GIC chief executive Lim Chow Kiat says the fund must stay vigilant
Singapore’s GIC saw its inflation-adjusted investment performance slip to the lowest level since 2020 during the 12 months to the end of March, with a report by the sovereign wealth fund showing its annualised real rate of return over the past two decades dipping to 3.8 percent from 3.9 percent a year earlier.
The reading is the weakest since the fund recorded a real return of 2.7 percent five years ago, according to the report. Stripping out inflation effects, the 20-year annualised nominal return slipped to 5.7 percent from 5.8 percent.
GIC touted the stable long-term returns and portfolio resilience of the fund, whose assets under management are estimated at over $800 billion. Nonetheless, CEO Lim Chow Kiat warned of an intensification of cyclical, structural and foundational shifts such as fragmentation of the global trading system and the continued impact of artificial intelligence and climate change.
“These shifts are much harder to prepare for, and we need to be vigilant when navigating such unprecedented uncertainty,” Lim said Friday in a release.
China Optimism
The US remained GIC’s largest market in terms of capital deployment, with investments in the Americas rising to 49 percent of the portfolio at the end of March from 44 percent a year earlier.
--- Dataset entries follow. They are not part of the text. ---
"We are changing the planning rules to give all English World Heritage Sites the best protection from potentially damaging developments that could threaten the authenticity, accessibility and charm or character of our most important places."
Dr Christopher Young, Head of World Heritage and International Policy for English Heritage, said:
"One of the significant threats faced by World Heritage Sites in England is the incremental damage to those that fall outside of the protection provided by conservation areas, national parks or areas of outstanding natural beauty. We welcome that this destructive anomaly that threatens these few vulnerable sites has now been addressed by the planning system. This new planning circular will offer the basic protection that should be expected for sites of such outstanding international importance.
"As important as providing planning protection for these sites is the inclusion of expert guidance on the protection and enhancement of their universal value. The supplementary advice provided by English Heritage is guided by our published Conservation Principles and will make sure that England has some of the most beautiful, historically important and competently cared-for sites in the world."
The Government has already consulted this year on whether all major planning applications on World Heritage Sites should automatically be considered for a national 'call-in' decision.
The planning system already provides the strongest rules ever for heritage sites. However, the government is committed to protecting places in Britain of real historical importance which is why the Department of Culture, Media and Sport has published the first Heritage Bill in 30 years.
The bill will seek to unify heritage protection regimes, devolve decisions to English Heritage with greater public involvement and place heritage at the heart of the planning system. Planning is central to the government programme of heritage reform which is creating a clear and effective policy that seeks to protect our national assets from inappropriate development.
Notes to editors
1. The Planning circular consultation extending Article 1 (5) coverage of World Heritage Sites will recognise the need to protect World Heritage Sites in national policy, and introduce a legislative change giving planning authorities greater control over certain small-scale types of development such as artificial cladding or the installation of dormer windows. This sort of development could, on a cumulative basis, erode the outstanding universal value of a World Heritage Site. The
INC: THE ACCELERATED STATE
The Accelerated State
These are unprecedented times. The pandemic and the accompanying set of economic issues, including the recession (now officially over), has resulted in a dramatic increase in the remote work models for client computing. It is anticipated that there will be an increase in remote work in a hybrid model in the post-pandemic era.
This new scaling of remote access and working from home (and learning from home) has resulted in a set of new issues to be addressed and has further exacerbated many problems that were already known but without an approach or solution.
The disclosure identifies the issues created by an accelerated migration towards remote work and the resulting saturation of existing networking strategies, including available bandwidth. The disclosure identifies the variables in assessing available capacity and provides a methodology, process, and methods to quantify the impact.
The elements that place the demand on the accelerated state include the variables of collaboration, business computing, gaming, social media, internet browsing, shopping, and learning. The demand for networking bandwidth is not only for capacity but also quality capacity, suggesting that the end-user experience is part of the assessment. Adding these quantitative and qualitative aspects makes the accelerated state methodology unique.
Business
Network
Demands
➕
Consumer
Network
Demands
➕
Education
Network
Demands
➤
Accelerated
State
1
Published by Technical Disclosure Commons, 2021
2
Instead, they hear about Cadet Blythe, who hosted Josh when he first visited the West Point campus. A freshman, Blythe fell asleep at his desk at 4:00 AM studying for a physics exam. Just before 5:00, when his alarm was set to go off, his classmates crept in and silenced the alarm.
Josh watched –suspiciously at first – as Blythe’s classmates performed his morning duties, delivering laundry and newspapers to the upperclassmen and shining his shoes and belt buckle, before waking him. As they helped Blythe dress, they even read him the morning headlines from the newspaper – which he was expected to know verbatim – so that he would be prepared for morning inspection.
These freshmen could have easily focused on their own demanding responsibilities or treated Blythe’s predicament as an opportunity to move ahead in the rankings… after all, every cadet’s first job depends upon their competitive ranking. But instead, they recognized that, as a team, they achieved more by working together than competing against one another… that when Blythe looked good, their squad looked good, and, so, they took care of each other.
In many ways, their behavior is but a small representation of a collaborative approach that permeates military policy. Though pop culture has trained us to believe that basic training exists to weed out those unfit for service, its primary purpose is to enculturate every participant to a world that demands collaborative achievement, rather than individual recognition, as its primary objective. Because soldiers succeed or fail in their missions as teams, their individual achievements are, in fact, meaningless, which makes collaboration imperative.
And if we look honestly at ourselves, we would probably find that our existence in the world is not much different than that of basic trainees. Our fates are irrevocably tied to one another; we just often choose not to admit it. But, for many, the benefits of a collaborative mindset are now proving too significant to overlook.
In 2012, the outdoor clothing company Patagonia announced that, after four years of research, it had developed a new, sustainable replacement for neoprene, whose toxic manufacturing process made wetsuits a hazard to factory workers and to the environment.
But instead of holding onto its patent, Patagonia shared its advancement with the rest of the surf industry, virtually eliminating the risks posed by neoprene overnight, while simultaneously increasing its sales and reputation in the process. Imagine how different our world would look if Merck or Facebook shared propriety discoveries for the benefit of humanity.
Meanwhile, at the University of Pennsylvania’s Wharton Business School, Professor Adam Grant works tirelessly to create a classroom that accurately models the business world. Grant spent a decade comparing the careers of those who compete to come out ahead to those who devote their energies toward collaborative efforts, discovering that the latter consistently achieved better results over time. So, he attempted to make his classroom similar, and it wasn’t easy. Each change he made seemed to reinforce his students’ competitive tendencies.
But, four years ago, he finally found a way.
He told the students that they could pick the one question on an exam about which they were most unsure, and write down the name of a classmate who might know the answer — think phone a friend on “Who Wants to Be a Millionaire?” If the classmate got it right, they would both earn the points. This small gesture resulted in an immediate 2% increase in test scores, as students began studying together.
The Asia Pacific allocation eased to 24 percent from 28 percent, while Europe, the Middle East and Africa’s share held steady at 20 percent.

GIC joined with Partners Group and Mubadala to acquire Techem, a German proptech firm (Image: Techem)
In China, GIC expects increased stimulus measures to lessen downside risk and accelerate domestic demand growth. The mainland property sector is showing recovery signs after three challenging years, leading to a boost in both investor and household confidence, according to the report.
“There is renewed optimism around China’s technology and AI advances as well, aiding the transition towards a more productive economy,” GIC said. “However, the exact boost to long-term productivity growth remains uncertain.”
After setting up an investment scheme for green assets the previous year, the sovereign giant said it would take a granular approach to its future energy bets to reflect on-the-ground realities.
“While there are long-term opportunities in electrification and energy efficiency, differences in how countries view their energy supply means investment trends will not be uniform across regions,” the report said. “This requires a targeted approach that accounts for local market dynamics, which is only possible due to GIC’s long-term, flexible capital and global presence.”
Property Bottom Sighted
Real assets as a percentage of GIC’s portfolio stood at 23 percent at the end of March, barely changed from 22 percent a year earlier, as equities shot up five points to 51 percent and fixed income fell six points to 26 percent.
“Real estate valuations are potentially bottoming, presenting attractive investment opportunities,” GIC said. “Continued growth and development, particularly in emerging economies, digitalisation of the economy, and the climate transition also continue to offer compelling investment prospects for infrastructure.”
In May, a GIC joint venture with Canadian developer CLV Group announced plans to acquire Toronto-listed apartment trust InterRent for C$4 billion ($2.9 billion). If completed, the deal would mark the Singaporean fund’s second acquisition of a Canadian property trust, following the $801 billion fund’s 2023 buyout of Summit Industrial Income REIT in partnership with Dream Industrial REIT in a $4.4 billion cash deal.
GIC also joined with Swiss fund manager Partners Group and Abu Dhabi’s Mubadala Investment Company to buy Techem, a German provider of energy-saving services to the real estate sector, at an enterprise value of €6.7 billion ($7.8 billion), in a deal announced last week.